Después de la revolución mexicana, considerada la primera revolución social en el mundo, los triunfadores no fueron los revolucionarios; antes bien, todos los hombres de armas levantados en contra del general Victoriano Huerta, sus seguidores y patrocinadores terminaron enfrentados entre ellos, llegando a perder la vida por diferencias irreconciliables como absurdas. Las dos muertes más sentidas como recordadas son la del general Doroteo Arango, alias “Pancho Villa” o “el centauro del norte”; y la de Emiliano Zapata, alias “el caudillo del sur”.
Venustiano Carranza también murió emboscado y asesinado; el general Álvaro Obregón fue ejecutado de manera pública, mientras el general Plutarco Elías Calles fue desterrado del país por uno de sus hombres más cercanos y a quien hizo presidente de México, el general Lázaro Cárdenas del Río. De la traición al presidente Francisco I. Madero y de la tortura a José María Pino Suárez no hay mucho que agregar, fueron cobardemente asesinados por un hombre alcohólico, adicto al poder, traidor y al servicio de los Estados Unidos.
Creado el Partido Nacional Revolucionario (PNR) e instituido el maximato callista (1928-1934) los ganadores de la consumación de la revolución mexicana, donde perdieron la vida más de un millón de mexicanos, fueron los políticos oficialistas que se apropiaron del poder público y del discurso de la revolución.
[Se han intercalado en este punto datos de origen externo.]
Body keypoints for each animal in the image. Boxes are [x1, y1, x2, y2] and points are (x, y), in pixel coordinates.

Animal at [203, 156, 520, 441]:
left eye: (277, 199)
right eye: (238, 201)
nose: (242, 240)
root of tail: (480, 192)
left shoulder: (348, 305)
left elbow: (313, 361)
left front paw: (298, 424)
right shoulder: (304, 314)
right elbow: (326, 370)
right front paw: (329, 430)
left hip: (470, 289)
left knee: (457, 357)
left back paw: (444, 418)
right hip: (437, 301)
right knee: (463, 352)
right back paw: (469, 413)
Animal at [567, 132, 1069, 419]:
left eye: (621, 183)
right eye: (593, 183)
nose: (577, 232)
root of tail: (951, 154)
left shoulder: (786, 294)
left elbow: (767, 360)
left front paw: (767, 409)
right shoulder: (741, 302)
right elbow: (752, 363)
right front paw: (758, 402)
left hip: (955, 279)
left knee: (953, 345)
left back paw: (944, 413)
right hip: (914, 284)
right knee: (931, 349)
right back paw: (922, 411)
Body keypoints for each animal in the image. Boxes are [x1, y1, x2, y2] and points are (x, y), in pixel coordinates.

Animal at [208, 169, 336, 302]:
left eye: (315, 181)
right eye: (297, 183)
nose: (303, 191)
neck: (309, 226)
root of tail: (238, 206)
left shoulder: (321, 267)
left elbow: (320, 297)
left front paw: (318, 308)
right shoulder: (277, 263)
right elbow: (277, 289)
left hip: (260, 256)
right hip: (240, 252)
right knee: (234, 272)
Todo era y se hacía en nombre de la revolución, de Calles, de Obregón, de Villa y de Zapata. A este último atribuyeron todas las referencias reivindicativas de los más pobres y marginados, de los campesinos, con frases como “la tierra es de quien la trabaja” o “tierra y libertad”. De Calles se decía, a grito de plaza pública, que era el creador de instituciones, el hombre que dio fin a la etapa de caudillos para dar paso al partido de la revolución institucionalizada. Todo este tipo de lambisconerías adornaron los discursos del régimen presidencialista y del partido casi único y hegemónico.
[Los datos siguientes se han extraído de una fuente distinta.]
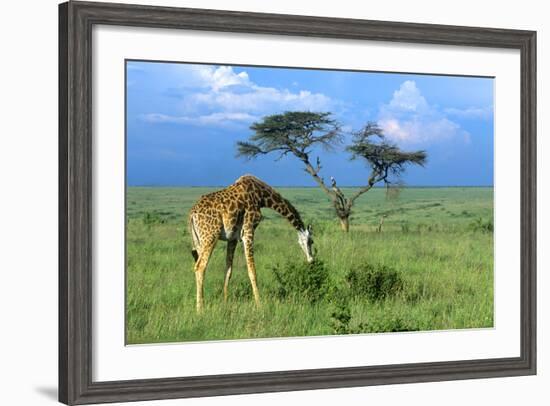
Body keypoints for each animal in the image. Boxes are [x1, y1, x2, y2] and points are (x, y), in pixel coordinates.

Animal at [188, 174, 314, 310]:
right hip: (210, 237)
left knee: (199, 266)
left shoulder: (232, 237)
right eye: (311, 241)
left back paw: (201, 303)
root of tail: (192, 215)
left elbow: (228, 270)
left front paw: (225, 301)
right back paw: (200, 309)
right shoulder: (248, 230)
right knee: (200, 267)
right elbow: (252, 270)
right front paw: (259, 304)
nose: (311, 260)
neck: (262, 196)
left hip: (200, 241)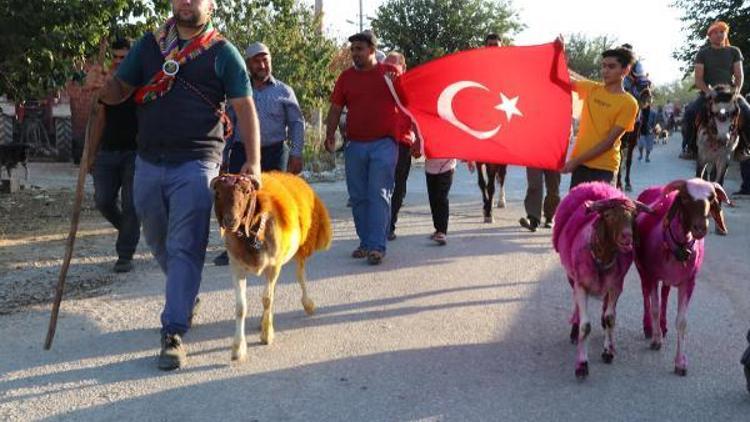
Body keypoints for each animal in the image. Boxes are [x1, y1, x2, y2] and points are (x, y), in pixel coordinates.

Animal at [552, 181, 652, 380]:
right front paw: (582, 364)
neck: (601, 258)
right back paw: (574, 331)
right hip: (571, 278)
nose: (627, 237)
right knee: (576, 307)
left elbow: (610, 318)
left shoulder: (615, 286)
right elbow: (585, 326)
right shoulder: (581, 286)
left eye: (633, 216)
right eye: (608, 216)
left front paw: (608, 352)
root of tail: (594, 184)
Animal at [636, 178, 732, 376]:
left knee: (665, 295)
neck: (678, 247)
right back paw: (649, 327)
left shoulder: (688, 282)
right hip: (642, 269)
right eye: (685, 198)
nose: (700, 228)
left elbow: (682, 322)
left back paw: (663, 325)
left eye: (711, 198)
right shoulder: (652, 275)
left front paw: (680, 363)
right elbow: (654, 307)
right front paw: (656, 340)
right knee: (645, 294)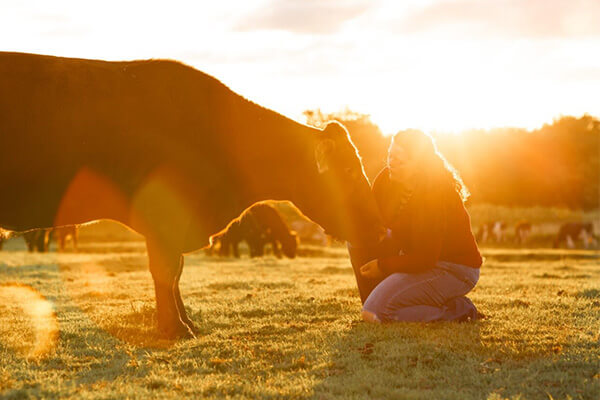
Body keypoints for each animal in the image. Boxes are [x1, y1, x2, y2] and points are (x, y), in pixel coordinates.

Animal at [0, 51, 384, 340]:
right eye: (349, 171)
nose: (376, 225)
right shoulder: (165, 217)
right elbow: (166, 271)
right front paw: (175, 329)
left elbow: (177, 272)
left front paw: (184, 322)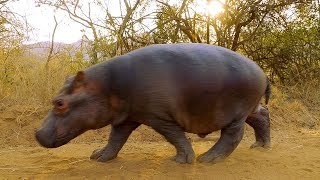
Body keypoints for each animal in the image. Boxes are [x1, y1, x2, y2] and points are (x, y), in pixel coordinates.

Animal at [35, 43, 270, 163]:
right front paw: (98, 156)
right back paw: (260, 146)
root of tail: (262, 72)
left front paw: (182, 160)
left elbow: (175, 137)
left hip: (236, 113)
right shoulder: (125, 118)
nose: (37, 133)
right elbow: (115, 139)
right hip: (250, 108)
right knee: (263, 116)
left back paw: (207, 159)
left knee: (232, 136)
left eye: (59, 103)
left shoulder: (159, 117)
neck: (105, 85)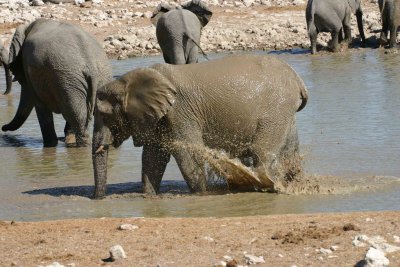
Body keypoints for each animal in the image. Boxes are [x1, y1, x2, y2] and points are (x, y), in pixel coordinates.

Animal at [1, 18, 112, 148]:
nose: (3, 127)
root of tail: (92, 68)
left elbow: (39, 104)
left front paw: (50, 145)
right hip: (92, 79)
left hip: (69, 81)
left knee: (77, 116)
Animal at [91, 54, 310, 199]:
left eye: (104, 115)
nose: (98, 199)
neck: (127, 81)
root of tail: (298, 79)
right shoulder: (159, 117)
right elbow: (153, 158)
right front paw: (150, 197)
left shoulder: (180, 111)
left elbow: (187, 153)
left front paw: (202, 195)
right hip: (284, 113)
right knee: (290, 152)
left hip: (276, 109)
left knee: (261, 152)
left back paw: (268, 185)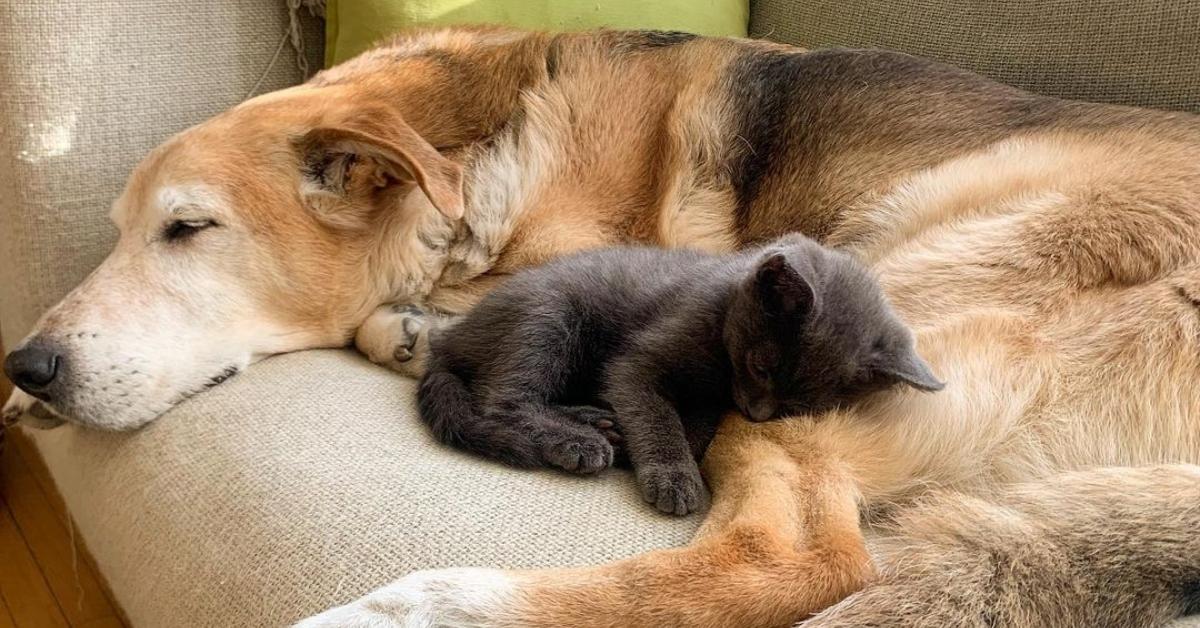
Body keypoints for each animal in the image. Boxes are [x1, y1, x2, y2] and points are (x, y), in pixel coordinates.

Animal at [417, 235, 940, 516]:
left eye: (799, 407)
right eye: (761, 365)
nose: (756, 414)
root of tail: (448, 339)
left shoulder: (711, 398)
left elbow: (698, 427)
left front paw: (662, 453)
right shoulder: (639, 363)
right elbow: (658, 416)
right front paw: (672, 475)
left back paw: (595, 421)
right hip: (547, 316)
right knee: (501, 400)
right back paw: (578, 440)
Al natural desplazamiento de las generaciones controladoras del régimen, aparecieron los cachorros de la revolución. Fueron los sustitutos inevitables y nuevos herederos del discurso que los empoderaba. Esta sucesión garantizó la continuidad de los usos, abusos y costumbres del sistema político mexicano. La oposición no pudo romper esa apropiación del discurso de las causas del movimiento armado de 1910, hasta que del mismo sistema surgieron los neoliberales. Para ellos fue fácil, llegaron, ganaron el poder y sustituyeron al nacionalismo revolucionario y quienes lo representaban. No fue posible cambiarlos, por eso los desaparecieron. El PRI y sus sectores dejaron de significar algo, fueron colocados en el cesto de las cosas inútiles; mientras la reforma del Estado era impulsada con la lógica de las privatizaciones.
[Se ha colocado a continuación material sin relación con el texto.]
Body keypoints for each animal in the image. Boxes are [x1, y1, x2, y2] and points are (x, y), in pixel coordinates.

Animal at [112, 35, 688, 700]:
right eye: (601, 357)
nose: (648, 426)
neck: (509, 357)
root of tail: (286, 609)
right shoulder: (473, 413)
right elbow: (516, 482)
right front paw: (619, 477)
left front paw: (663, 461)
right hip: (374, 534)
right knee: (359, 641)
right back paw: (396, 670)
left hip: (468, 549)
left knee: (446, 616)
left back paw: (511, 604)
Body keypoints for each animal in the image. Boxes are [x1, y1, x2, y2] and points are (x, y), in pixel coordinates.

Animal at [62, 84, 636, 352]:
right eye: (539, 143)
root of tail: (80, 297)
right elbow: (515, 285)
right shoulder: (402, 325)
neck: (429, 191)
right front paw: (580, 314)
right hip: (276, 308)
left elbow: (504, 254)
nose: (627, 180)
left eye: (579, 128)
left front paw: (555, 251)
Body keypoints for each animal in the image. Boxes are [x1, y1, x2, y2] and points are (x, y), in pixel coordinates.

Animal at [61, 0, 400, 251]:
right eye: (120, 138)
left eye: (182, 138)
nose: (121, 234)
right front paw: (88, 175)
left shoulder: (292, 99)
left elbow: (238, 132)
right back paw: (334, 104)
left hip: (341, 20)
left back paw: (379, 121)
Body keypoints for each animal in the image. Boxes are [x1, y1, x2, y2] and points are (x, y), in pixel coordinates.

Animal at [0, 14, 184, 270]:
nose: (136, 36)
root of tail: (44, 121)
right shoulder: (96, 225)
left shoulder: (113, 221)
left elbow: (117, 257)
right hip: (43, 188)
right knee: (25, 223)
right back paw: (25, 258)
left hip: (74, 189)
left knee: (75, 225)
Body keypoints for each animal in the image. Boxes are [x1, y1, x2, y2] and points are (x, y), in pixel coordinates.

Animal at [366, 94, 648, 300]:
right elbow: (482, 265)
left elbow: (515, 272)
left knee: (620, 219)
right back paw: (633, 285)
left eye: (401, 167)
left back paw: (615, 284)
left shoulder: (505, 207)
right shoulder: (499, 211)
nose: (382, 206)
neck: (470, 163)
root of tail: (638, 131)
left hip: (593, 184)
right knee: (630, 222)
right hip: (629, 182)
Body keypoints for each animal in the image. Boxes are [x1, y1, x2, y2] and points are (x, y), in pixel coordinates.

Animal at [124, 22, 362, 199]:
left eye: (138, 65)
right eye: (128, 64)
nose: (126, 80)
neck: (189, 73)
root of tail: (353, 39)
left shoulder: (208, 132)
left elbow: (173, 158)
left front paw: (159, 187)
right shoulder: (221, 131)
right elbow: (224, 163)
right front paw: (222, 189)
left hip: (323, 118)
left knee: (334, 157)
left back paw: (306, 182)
Al neoliberalismo lo combatió el Lopezobradorismo, movimiento que no es una ideología, sería un error pensarlo así. Es más que eso, una ideología divide, hay quienes la abrigan y la profesan y otros simplemente la rechazan. Mientras el Lopezobradorismo hizo coincidir a quienes difieren de la izquierda, pero aceptaron y se sumaron al movimiento que después se identificó como la 4T. Esto es significativo y verdaderamente trascendente, porque estamos ante la construcción de un nuevo discurso político que, además de ganar elecciones, transformó en su forma y en su fondo el ejercicio del poder en México. Los herederos naturales de esa fuerza política es el partido Morena, sus simpatizantes, militantes, cuadros políticos y gobernantes. A la vez, es la vía para incluir a quienes no son de la izquierda militante, pero que se identifican con la corriente de los gobiernos y causas progresistas.
El Lopezobradorismo es materia del nuevo discurso político y fundamento del nuevo régimen.